Back to Portfolio for the Future™

Experiment and Observation in Quantitative Investment

By Simon Judes, Co-Chief Investment Officer, Winton.



Quantitative investment management resembles the natural sciences, in that it attempts to understand phenomena through empirical analysis of data. It is common for researchers to use techniques developed for scientific analysis to predict market movements and create novel trading strategies. We assess which methods are most pertinent for different trading strategies and discuss the challenges associated with using techniques such as machine learning.

Experimental vs Observational Science

One aspect of the scientific process that is significant for quantitative investment management is the distinction between experimental and observational investigations. Experiments can be repeated many times to generate large datasets of comparable results. To take an example from physics: a particle accelerator smashes protons together to see how often a Higgs particle is produced from the resulting debris. If more data are needed to measure more precisely the likelihood of Higgs production, the process can be repeated (budget allowing) until the desired level of precision is reached. This may generate billions or trillions of data points.

Contrast this experimental approach with an astronomer studying the gravitational waves produced by colliding black holes. The astronomer examines as many actual collisions as possible, and theorises about the precise details of the resulting waves. There is no way to create a large number of comparable pairs of black holes and set them in motion to see what occurs. Moreover, the relative scarcity of black holes makes it likely that the set chosen will not be a representative sample and thus contain biases. In this observational approach, astronomers must take the universe as they find it, try to correct biases in their data, and draw conclusions from the available information.

However, experiment and observation are not a rigid dichotomy but rather two directions of travel on a continuous scale. The more it is possible to control and repeat the process of creating relevant data, the further one can move towards the experimental end of the scale. Going in the other direction, datasets become smaller in size and more prone to various forms of bias, with signals often harder to distinguish from noise.

The distinction between experimental and observational research extends to finance. For example, an execution algorithm can be tested experimentally by applying it to additional trades. Yet a theory about stock-market crashes can be studied only observationally, since the only data comes from crashes that have already taken place, with widely varying circumstances in each case. More crashes cannot be generated on demand!

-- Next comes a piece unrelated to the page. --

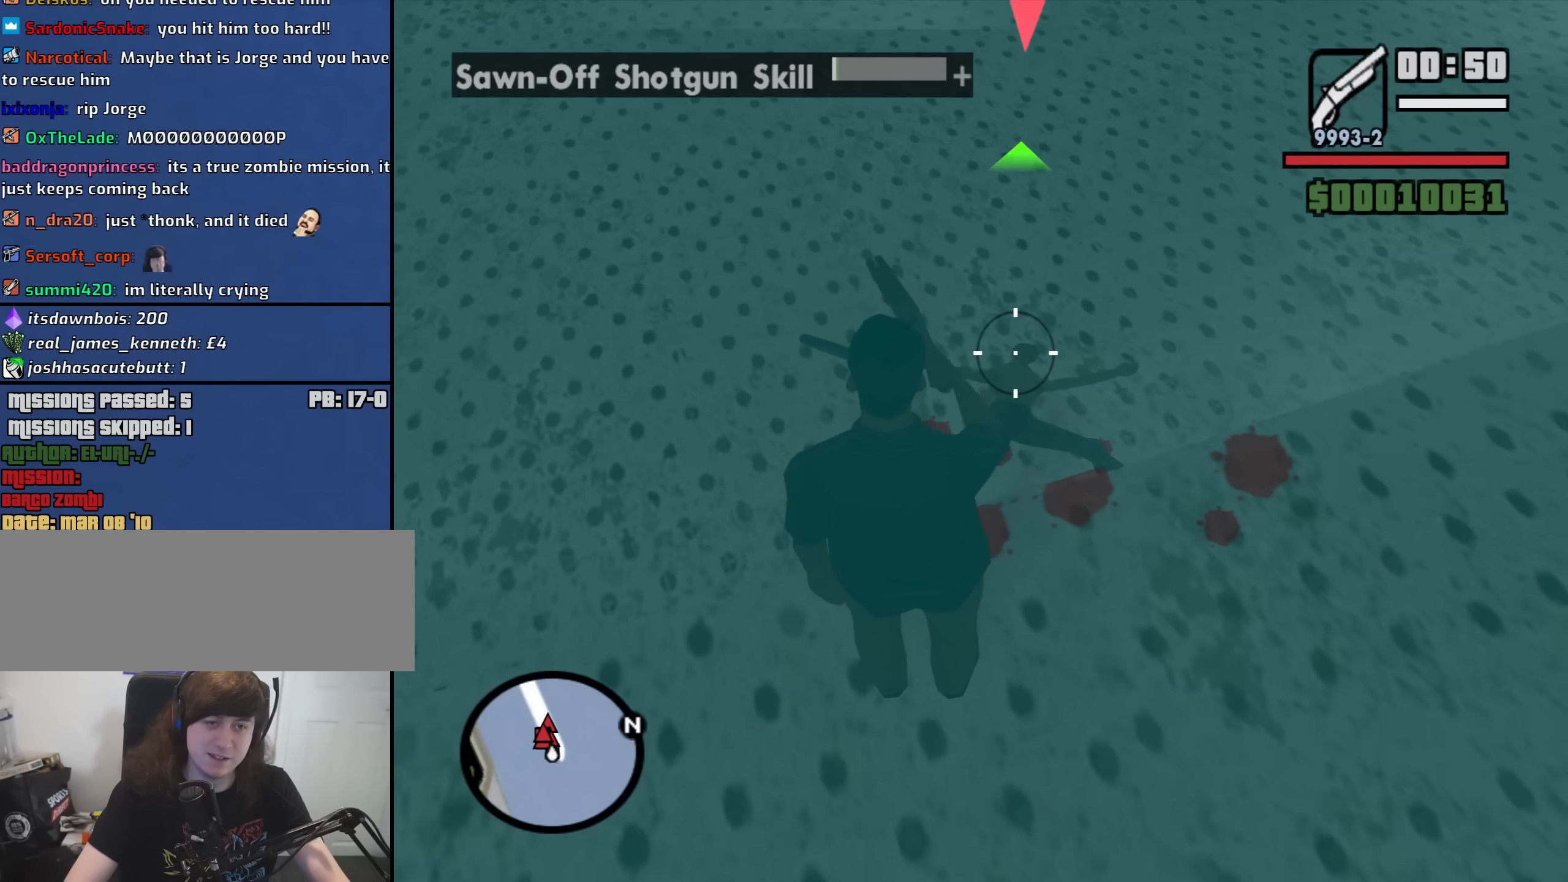
{"keys": [], "mouse": ["right"], "events": [[500, "mouse_left", "up"]]}
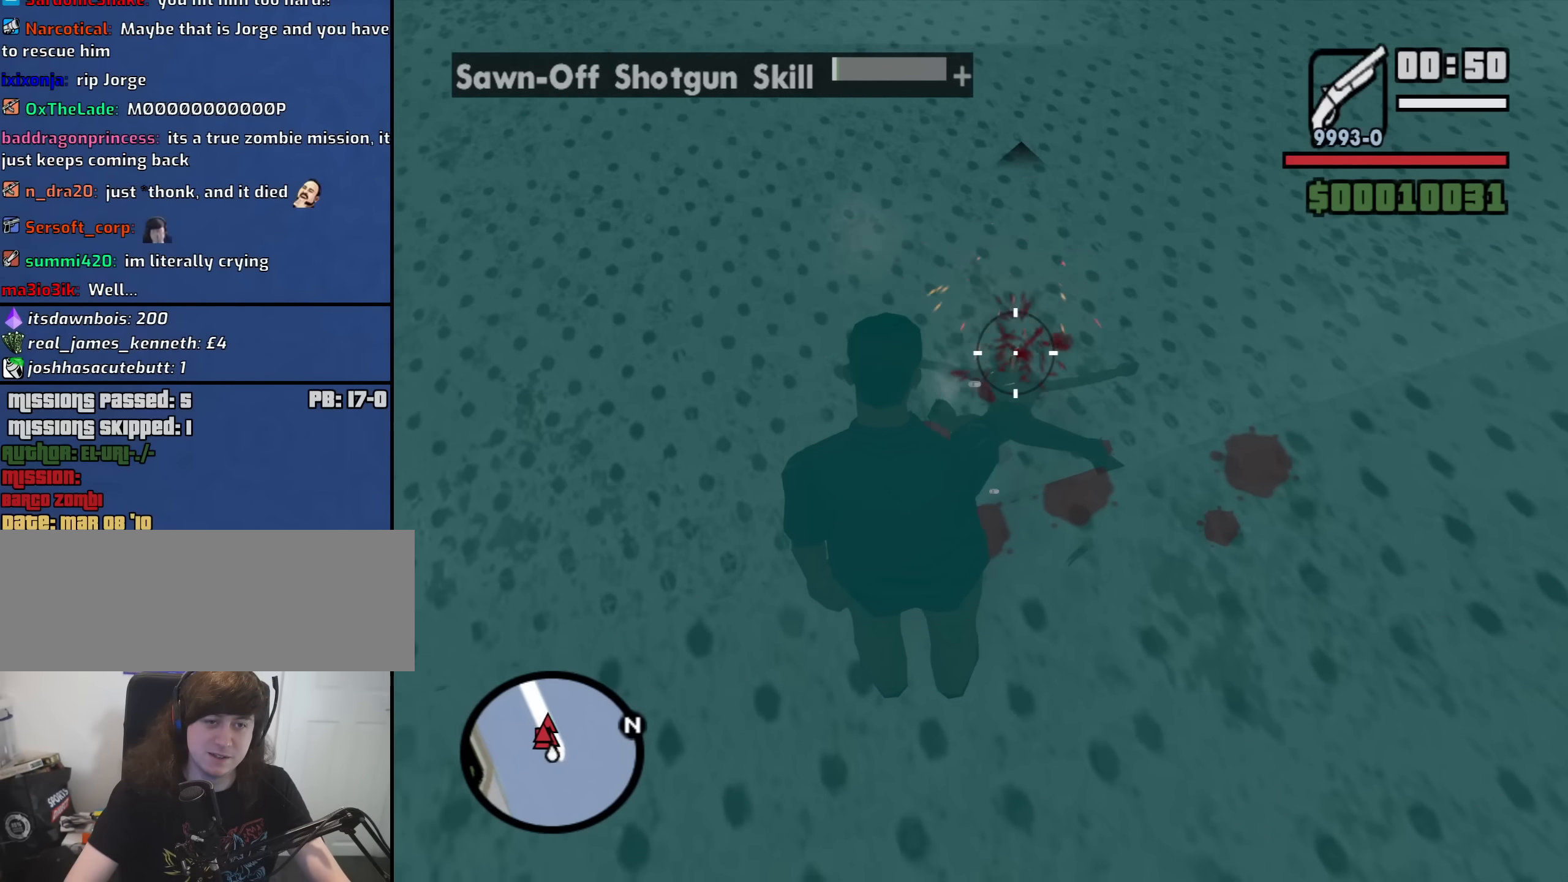
{"keys": ["d", "w"], "mouse": ["wheel_up"], "events": [[50, "mouse_right", "up"], [100, "w", "down"], [150, "a", "down"], [233, "mouse_wheel_down", "down"], [283, "a", "up"], [283, "mouse_wheel_down", "up"], [416, "d", "down"], [466, "mouse_wheel_up", "down"]]}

The datasets found in finance span a similar range in size to those in science, as we show in the following figure. At one extreme, long-term fundamental investors must often cope with only a few hundred data points, since most listed companies issue financial statements only quarterly. At the other, high-frequency traders process prices stamped to the nanosecond, with the resulting datasets comparable in size to those used in particle physics.

Comparison Between the Sizes of Example Financial and Scientific Datasets


Explanatory notes: The particle physics example shows annual number of collisions at the Large Hadron Collider that pass an initial filter and are digitally reconstructed, assuming it runs for 70% of the year; The genetics example shows number of protein sequences in RefSeq database; The cosmology example shows combined number of multipoles in the TT, TE and EE spectra from “Planck 2018 results. VI. Cosmological parameters”, Planck Collaboration 2018; The geology example shows number of shifts in the polarity of the Earth’s magnetic field, visible in spreading sea floor rocks.

As suggested by the above figure, the different amounts of data available to high-frequency and low-frequency traders determine their positions on the experiment-observation scale. Both types of trader invest in the same markets, but high-frequency traders use the vast amount of data that is available at shorter timescales. This enables them to operate experimentally, because they have more data against which to assess their ideas.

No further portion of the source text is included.